DSPy.rb has rapidly evolved from experimental to production-ready:
- ✅ JSON Parsing Reliability - Native OpenAI structured outputs, strategy selection, retry logic
- ✅ Type-Safe Strategy Configuration - Provider-optimized automatic strategy selection
- ✅ Core Module System - Predict, ChainOfThought, ReAct, CodeAct with type safety
- ✅ Production Observability - OpenTelemetry, New Relic, and Langfuse integration
- ✅ Optimization Framework - MIPROv2 algorithm with storage & persistence
- ✅ Comprehensive Multimodal Framework - Complete image analysis with
DSPy::Image
, type-safe bounding boxes, vision model integration - ✅ Advanced Type System -
T::Enum
integration, union types for agentic workflows, complex type coercion - ✅ Production-Ready Evaluation - Multi-factor metrics beyond accuracy, error-resilient evaluation pipelines
- ✅ Documentation Ecosystem -
llms.txt
for AI assistants, ADRs, blog articles, comprehensive examples - ✅ API Maturation - Simplified idiomatic patterns, better error handling, production-proven designs
DSPy.rb has transitioned from feature building to production validation.
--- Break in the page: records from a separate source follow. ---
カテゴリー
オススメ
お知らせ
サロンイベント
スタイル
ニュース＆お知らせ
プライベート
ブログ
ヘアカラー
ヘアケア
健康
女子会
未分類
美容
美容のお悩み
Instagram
The core framework is feature-complete and stable - now I'm focusing on real-world usage patterns, performance optimization, and ecosystem integration.
Current Focus Areas:
- 🚧 Production Patterns - Real-world usage validation and performance optimization
- 🚧 Ruby Ecosystem Integration - Rails integration, Sidekiq compatibility, deployment patterns
- 🚧 Scale Testing - High-volume usage, memory management, connection pooling
- 🚧 Error Recovery - Robust failure handling patterns for production environments
- 🚧 Model Context Protocol (MCP) - Integration with MCP ecosystem
- 🚧 Additional Provider Support - Google Gemini, Azure OpenAI, local models beyond Ollama
- 🚧 Tool Ecosystem - Expanded tool integrations for ReAct agents
- 🚧 Community Examples - Real-world applications and case studies
- 🚧 Contributor Experience - Making it easier to contribute and extend
- 🚧 Performance Benchmarks - Comparative analysis vs other frameworks
v1.0 Philosophy: v1.0 will be released after extensive production battle-testing, not after checking off features. The API is already stable - v1.0 represents confidence in production reliability backed by real-world validation.
This project is licensed under the MIT License.